We are often confronted by statistics or news stories of issues affecting women globally, such as pay equity, economic disadvantage, lack of representation within institutions, in decision making processes and as victims of violence. All such issues in one form or another speak to how women are included within citizenship, locally and globally. 

But rather than consider how women are included within dominant cultural contexts and structures, such as waged labour, heterosexual family models and welfare systems, or governance structures for example, I would like to give focus to models that include women within their own right and on their own terms. 

One example of this comes from India.  SEWA is a women’s trade union that grew as an arm of the women’s wing of the textile association founded in 1920, by Anasuya Sarabhai and Mahatma Gandhi. Uniquely SEWA offers self-employed women across India support to own their own means of subsistence, whilst keeping traditional craft industries alive within the modern globalised economy.   

Purna Swaraj is the motto of SEWA, ‘Self-Rule or Sovereignty’, meaning, ‘full freedom, enjoying self-reliance both economic and mental in thinking and decision making’. 

Therefore, the support provided by SEWA to women, whilst centred around campaigns and initiatives that enable economic self-reliance, the organisation of women, through unionism or within cooperatives and collectives, incorporates activism and campaigning that makes explicit the state’s role in supporting women to be self-reliant through the provision of social security.  

Alongside this however, the organisation operates a microfinance bank, offering savings and credit facilities, and for some women the opportunity to open their own bank accounts, health and childcare cooperatives and various entrepreneurship initiatives amongst rural artisans, as well as a range of training and development initiatives. These initiatives incorporate both skill development and principles of activism, providing spaces for women to transcend themselves beyond tangible and intangible barriers that inhibit their potential. 

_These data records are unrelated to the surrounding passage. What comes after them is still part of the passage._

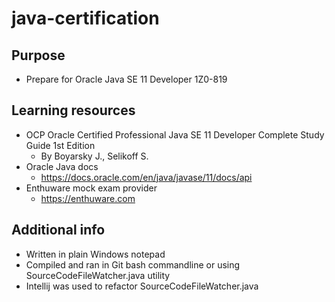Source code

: # java-certification

## Purpose 

- Prepare for Oracle Java SE 11 Developer 1Z0-819

## Learning resources

- OCP Oracle Certified Professional Java SE 11 Developer Complete Study Guide 1st Edition
  - By Boyarsky J., Selikoff S.
- Oracle Java docs
  - https://docs.oracle.com/en/java/javase/11/docs/api
- Enthuware mock exam provider
  - https://enthuware.com
 
## Additional info

- Written in plain Windows notepad
- Compiled and ran in Git bash commandline or using SourceCodeFileWatcher.java utility
- Intellij was used to refactor SourceCodeFileWatcher.java
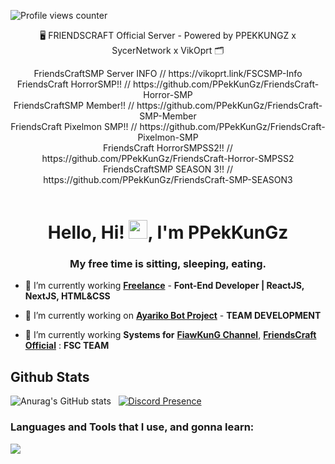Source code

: 
![Profile views counter](https://komarev.com/ghpvc/?username=pppekkungz&style=flat-square&color=00E8FF)


<div align="center">
	<p align="center">🖥️ FRIENDSCRAFT Official Server - Powered by PPEKKUNGZ x SycerNetwork x VikOprt 🗂️</p>
FriendsCraftSMP Server INFO // https://vikoprt.link/FSCSMP-Info <br>
FriendsCraft HorrorSMP!! // https://github.com/PPekKunGz/FriendsCraft-Horror-SMP <br>
FriendsCraftSMP Member!! // https://github.com/PPekKunGz/FriendsCraft-SMP-Member <br>
FriendsCraft Pixelmon SMP!! // https://github.com/PPekKunGz/FriendsCraft-Pixelmon-SMP <br>
FriendsCraft HorrorSMPSS2!! // https://github.com/PPekKunGz/FriendsCraft-Horror-SMPSS2 <br>
FriendsCraftSMP SEASON 3!! // https://github.com/PPekKunGz/FriendsCraft-SMP-SEASON3
</div>
<br>

<h1 align="center">Hello, Hi! <img src="https://media.giphy.com/media/hvRJCLFzcasrR4ia7z/giphy.gif" width="30">, I'm PPekKunGz</h1>
<h3 align="center">My free time is sitting, sleeping, eating.</h3>

- 🔭 I’m currently working [**Freelance**](https://twitter.com/PPekKunGz1) - **Font-End Developer | ReactJS, NextJS, HTML&CSS**
- 🔭 I’m currently working on [**Ayariko Bot Project**](https://top.gg/bot/691256244194770944) - **TEAM DEVELOPMENT**


- 🌱 I’m currently working **Systems for** [**FiawKunG Channel**](https://www.youtube.com/FiawKunGChannel), [**FriendsCraft Official**](https://youtube.com/FriendsCraftOfficial) : **FSC TEAM**


## Github Stats
![Anurag's GitHub stats](https://github-readme-stats.vercel.app/api?username=PPekKunGz&theme=outrun&show_icons=true)
&nbsp;
[![Discord Presence](https://lanyard.cnrad.dev/api/450711285839953931)](https://discord.com/users/450711285839953931)
<h3 align="left">Languages and Tools that I use, and gonna learn:</h3>

<p align="left">
  <a href="https://skillicons.dev">
    <img src="https://skillicons.dev/icons?i=git,docker,c,angular,bootstrap,cloudflare,html,css,java,javascript,kotlin,linux,mysql,mongodb,nextjs,nginx,nodejs,php,typescript,unity,unreal,vite,stackoverflow" />
  </a>
</p>
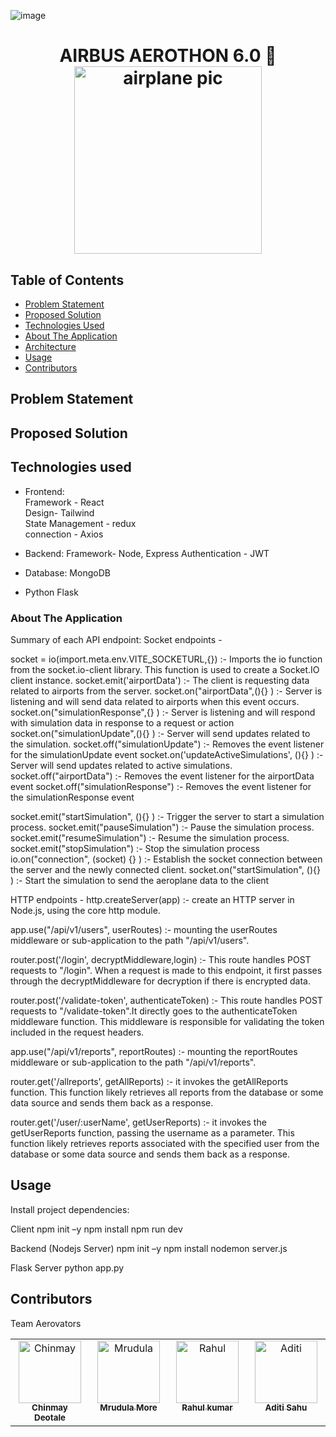 ![image](https://github.com/DeotaleChinmay2001/Aerothon6.0/assets/87092070/48fcb1a8-34ac-4687-b5da-f0062f988157)<h1 align="center">
  AIRBUS AEROTHON 6.0 🛫
  <br>
  <img src="https://cdn-icons-png.flaticon.com/512/7893/7893979.png" alt="airplane pic" width="300">
  <br>
</h1>

## Table of Contents

<!-- START doctoc generated TOC please keep comment here to allow auto update -->
<!-- DON'T EDIT THIS SECTION, INSTEAD RE-RUN doctoc TO UPDATE -->

- [Problem Statement](#problem-statement)
- [Proposed Solution](#proposed-solution)
- [Technologies Used](#technologies-used)
- [About The Application](#about-the-application)
- [Architecture](#architecture)
- [Usage](#usage)
- [Contributors](#contributors)

## Problem Statement

## Proposed Solution

## Technologies used
- Frontend: <br/>
   Framework - React<br/>
   Design- Tailwind<br/>
   State Management - redux<br/>
   connection - Axios<br/>
   
- Backend: 
  Framework- Node, Express
  Authentication - JWT
  
- Database: MongoDB
- Python Flask

### About The Application

 Summary of each API endpoint:
 Socket endpoints  - 


socket = io(import.meta.env.VITE_SOCKETURL,{}) :-  Imports the io function from       the socket.io-client library. This function is used to create a Socket.IO client instance.
socket.emit('airportData') :-  The client is requesting data related to airports from the server.
socket.on("airportData",(){} ) :-  Server is listening and will send data related to airports when this event occurs.
socket.on("simulationResponse",{} ) :-  Server is listening and  will respond with simulation data in response to a request or action
socket.on("simulationUpdate",(){} ) :-   Server will send updates related to the simulation.
socket.off("simulationUpdate") :-  Removes the event listener for the simulationUpdate event 
socket.on('updateActiveSimulations', (){} ) :- Server will send updates related to active simulations.
socket.off("airportData") :-  Removes the event listener for the airportData event 
socket.off("simulationResponse") :-   Removes the event listener for the simulationResponse event 


socket.emit("startSimulation", (){} ) :-  Trigger the server to start a simulation process.
socket.emit("pauseSimulation") :-  Pause the simulation process.
socket.emit("resumeSimulation") :-  Resume the simulation process.
socket.emit("stopSimulation") :-  Stop the simulation process
io.on("connection", (socket) {} ) :-  Establish the socket connection between the server and the newly connected client.
socket.on("startSimulation", (){} ) :-  Start the simulation to send the aeroplane data to the client


HTTP endpoints  -
http.createServer(app) :- create an HTTP server in Node.js, using the core http module.

app.use("/api/v1/users", userRoutes) :- mounting the userRoutes middleware or sub-application to the path "/api/v1/users".

router.post('/login', decryptMiddleware,login) :- This route handles POST requests to "/login". When a request is made to this endpoint, it first passes through the decryptMiddleware for decryption if there is encrypted data.

router.post('/validate-token', authenticateToken) :- This route handles POST requests to "/validate-token".It directly goes to the authenticateToken middleware function. This middleware is responsible for validating the token included in the request headers.

app.use("/api/v1/reports", reportRoutes) :-  mounting the reportRoutes middleware or sub-application to the path "/api/v1/reports".

router.get('/allreports', getAllReports) :- it invokes the getAllReports function. This function likely retrieves all reports from the database or some data source and sends them back as a response.

router.get('/user/:userName', getUserReports) :- it invokes the getUserReports function, passing the username as a parameter. This function likely retrieves reports associated with the specified user from the database or some data source and sends them back as a response.



## Usage

Install project dependencies: 

Client
npm init –y
npm install
npm run dev

Backend (Nodejs Server)
npm init –y
npm install
nodemon server.js

Flask Server
python app.py



## Contributors

Team Aerovators
<table>
  <tbody>
    <tr>
      <td align="center" valign="top" width="14.28%"><a href="https://github.com/DeotaleChinmay2001"><img src="https://avatars.githubusercontent.com/u/95205222?v=4" width="100px;" alt="Chinmay"/><br /><sub><b>Chinmay Deotale</b></sub></a><br /></td>
      <td align="center" valign="top" width="14.28%"><a href="https://github.com/mrudulamore"><img src="https://avatars.githubusercontent.com/u/133312331?v=4" width="100px;" alt="Mrudula"/><br /><sub><b>Mrudula More</b></sub></a><br /></td>
      <td align="center" valign="top" width="14.28%"><a href="https://github.com/rk-4444"><img src="https://avatars.githubusercontent.com/u/84564943?v=4" width="100px;" alt="Rahul"/><br /><sub><b>Rahul kumar</b></sub></a><br /></td>
      <td align="center" valign="top" width="14.28%"><a href="https://github.com/Aditi9800/"><img src="" width="100px;" alt="Aditi"/><br /><sub><b>Aditi Sahu</b></sub></a><br /></td>
    </tr>
  </tbody>
</table>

My thesis ‘Unionism, welfare reform and the making of the in-work claimant’, looks at the trade union movement in the UK, and specifically how women’s inclusion or the issues affecting women are represented within the movement’s revitalisation strategies. Whilst set in a markedly different context and political economy, I can’t help but think that there could be lessons learnt from the Indian example and applied to British trade unionism today. 

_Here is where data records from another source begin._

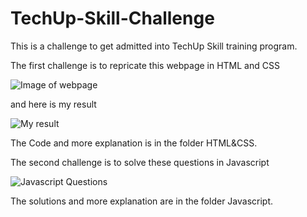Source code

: # TechUp-Skill-Challenge

This is a challenge to get admitted into TechUp Skill training program.

The first challenge is to repricate this webpage in HTML and CSS

![Image of webpage](https://user-images.githubusercontent.com/98801724/166161872-92f5db17-d601-4038-b431-b989ccebfe75.png)

and here is my result

![My result](https://user-images.githubusercontent.com/98801724/166161990-0e6dc216-6888-4d7b-bc6b-cc9ea9be6187.png)

The Code and more explanation is in the folder HTML&CSS.

The second challenge is to solve these questions in Javascript

![Javascript Questions](https://user-images.githubusercontent.com/98801724/166162115-9c068716-db1e-4835-bf2a-770a7c6a55e0.png)

The solutions and more explanation are in the folder Javascript.
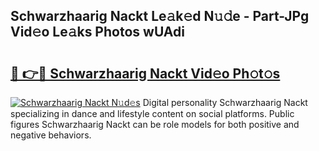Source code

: ## Schwarzhaarig Nackt Le𝚊k𝚎d N𝚞𝚍e - Part-JPg Vid𝚎o Le𝚊ks Photos wUAdi

# <h2><a href="http://fb0za8.evod.top/?m=Schwarzhaarig+Nackt">🔗 👉🔴 Schwarzhaarig Nackt Vid𝚎o Ph𝚘t𝚘s</a></h2>

[![Schwarzhaarig Nackt N𝚞d𝚎s](https://i.imgur.com/8V9OHl7.gif)](http://fb0za8.evod.top/?m=Schwarzhaarig+Nackt)
Digital personality Schwarzhaarig Nackt specializing in dance and lifestyle content on social platforms. Public figures Schwarzhaarig Nackt can be role models for both positive and negative behaviors. 
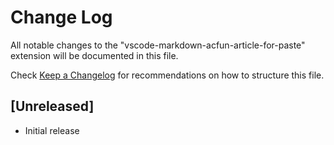 # Change Log

All notable changes to the "vscode-markdown-acfun-article-for-paste" extension will be documented in this file.

Check [Keep a Changelog](http://keepachangelog.com/) for recommendations on how to structure this file.

## [Unreleased]

- Initial release
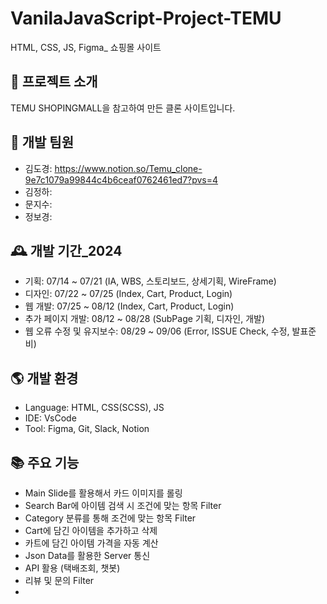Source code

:# VanilaJavaScript-Project-TEMU
HTML, CSS, JS, Figma_ 쇼핑몰 사이트


## 🌈 프로젝트 소개
TEMU SHOPINGMALL을 참고하여 만든 클론 사이트입니다.

## 🏡 개발 팀원 
- 김도경: https://www.notion.so/Temu_clone-9e7c1079a99844c4b6ceaf0762461ed7?pvs=4
- 김정하:
- 문지수:
- 정보경:


## 🕰️ 개발 기간_2024
- 기획: 07/14 ~ 07/21 (IA, WBS, 스토리보드, 상세기획, WireFrame)
- 디자인: 07/22 ~ 07/25 (Index, Cart, Product, Login)
- 웹 개발: 07/25 ~ 08/12 (Index, Cart, Product, Login)
- 추가 페이지 개발: 08/12 ~ 08/28 (SubPage 기획, 디자인, 개발)
- 웹 오류 수정 및 유지보수: 08/29 ~ 09/06 (Error, ISSUE Check, 수정, 발표준비)


## 🌎 개발 환경
- Language: HTML, CSS(SCSS), JS
- IDE: VsCode
- Tool: Figma, Git, Slack, Notion

## 📚 주요 기능
- Main Slide를 활용해서 카드 이미지를 롤링
- Search Bar에 아이템 검색 시 조건에 맞는 항목 Filter
- Category 분류를 통해 조건에 맞는 항목 Filter
- Cart에 담긴 아이템을 추가하고 삭제
- 카트에 담긴 아이템 가격을 자동 계산
- Json Data를 활용한 Server 통신
- API 활용 (택배조회, 챗봇)
- 리뷰 및 문의 Filter
- 
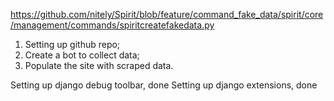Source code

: https://github.com/nitely/Spirit/blob/feature/command_fake_data/spirit/core/management/commands/spiritcreatefakedata.py

1. Setting up github repo;
2. Create a bot to collect data;
3. Populate the site with scraped data.

Setting up django debug toolbar, done
Setting up django extensions, done

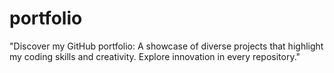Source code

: # portfolio
"Discover my GitHub portfolio: A showcase of diverse projects that highlight my coding skills and creativity. Explore innovation in every repository."
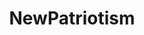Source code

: ---
title: NewPatriotism
crosslinks:
- autotldr
- politics
- EnoughTrumpSpam
- PoliticalHumor
- esist
- pics
- MarchAgainstTrump
- Fuckthealtright
- totallynotrussians
- AskReddit
- BlackPeopleTwitter
- houston
- OldSchoolCool
- SandersForPresident
- The_Dipshit
- socialcitizens
- ShitPoliticsSays
- MURICA
- canada
- AdviceAnimals
---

Inclusion, in its purest sense, is belonging, and therefore what it means for women to feel that they belong. For me personally, it is being seen, respected, and valued, that the personal contributions we make in our home and work lives are validated, not because these contributions can be bought or sold, but because individually and collectively, our lives and how we live them create the society we live in, in work, family and within our broader communities. Therefore, the institutions that support our lives inevitably shape the extent to which we belong across all stages and life transitions. 

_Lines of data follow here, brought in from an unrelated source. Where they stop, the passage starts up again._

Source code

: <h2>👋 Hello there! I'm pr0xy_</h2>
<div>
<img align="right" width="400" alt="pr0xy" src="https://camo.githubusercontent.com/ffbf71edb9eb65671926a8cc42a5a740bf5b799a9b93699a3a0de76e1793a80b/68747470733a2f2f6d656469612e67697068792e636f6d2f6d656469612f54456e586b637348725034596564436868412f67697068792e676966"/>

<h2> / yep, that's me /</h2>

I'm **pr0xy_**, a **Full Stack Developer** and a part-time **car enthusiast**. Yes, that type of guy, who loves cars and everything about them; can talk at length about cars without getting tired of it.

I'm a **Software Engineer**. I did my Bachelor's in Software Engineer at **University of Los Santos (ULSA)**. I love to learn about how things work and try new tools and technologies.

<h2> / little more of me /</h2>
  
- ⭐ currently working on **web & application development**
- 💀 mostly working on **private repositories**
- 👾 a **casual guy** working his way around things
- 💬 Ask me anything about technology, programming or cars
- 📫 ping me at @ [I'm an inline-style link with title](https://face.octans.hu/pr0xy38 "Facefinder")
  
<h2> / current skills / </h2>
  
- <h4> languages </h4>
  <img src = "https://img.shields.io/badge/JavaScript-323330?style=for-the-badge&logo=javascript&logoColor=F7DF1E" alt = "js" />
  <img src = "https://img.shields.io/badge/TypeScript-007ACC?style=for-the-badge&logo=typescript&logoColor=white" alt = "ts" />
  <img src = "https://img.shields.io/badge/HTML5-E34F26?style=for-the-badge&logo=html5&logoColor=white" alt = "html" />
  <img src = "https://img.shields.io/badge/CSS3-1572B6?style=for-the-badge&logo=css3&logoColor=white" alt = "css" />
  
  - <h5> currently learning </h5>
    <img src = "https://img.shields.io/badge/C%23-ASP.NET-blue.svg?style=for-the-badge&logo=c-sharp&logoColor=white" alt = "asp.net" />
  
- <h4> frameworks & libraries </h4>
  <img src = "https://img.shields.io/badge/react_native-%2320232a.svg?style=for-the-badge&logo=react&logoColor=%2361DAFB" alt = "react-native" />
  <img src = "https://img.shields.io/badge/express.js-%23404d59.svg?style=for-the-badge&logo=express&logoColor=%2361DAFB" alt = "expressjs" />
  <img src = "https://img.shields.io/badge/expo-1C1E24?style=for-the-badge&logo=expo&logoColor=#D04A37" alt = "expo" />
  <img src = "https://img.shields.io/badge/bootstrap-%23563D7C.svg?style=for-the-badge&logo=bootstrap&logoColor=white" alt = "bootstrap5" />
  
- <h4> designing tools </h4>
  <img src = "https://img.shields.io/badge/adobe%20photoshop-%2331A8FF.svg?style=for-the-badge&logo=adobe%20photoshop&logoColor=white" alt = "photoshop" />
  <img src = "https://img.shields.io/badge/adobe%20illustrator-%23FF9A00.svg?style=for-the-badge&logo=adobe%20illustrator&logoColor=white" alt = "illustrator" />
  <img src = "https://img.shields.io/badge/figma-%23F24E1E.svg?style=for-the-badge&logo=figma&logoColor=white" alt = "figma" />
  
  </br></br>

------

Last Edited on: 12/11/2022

Do women feel belonging (respected and valued) if the cultural imagery and narratives that are shared and talk about women’s contributions, devalue, degrade or are absent? Can women only ‘belong’ if they fit into dominant cultural, social, and economic structures? 

I have my own thoughts on these questions, but I hope if nothing else my contribution to the doctoral research blog, offers you the opportunity to think about these questions. International Women’s Day marks one day in a year that gives focus to women, and this year it gives focus to their inclusion. Belonging cannot be reserved for one day; it requires constant processes and collective action.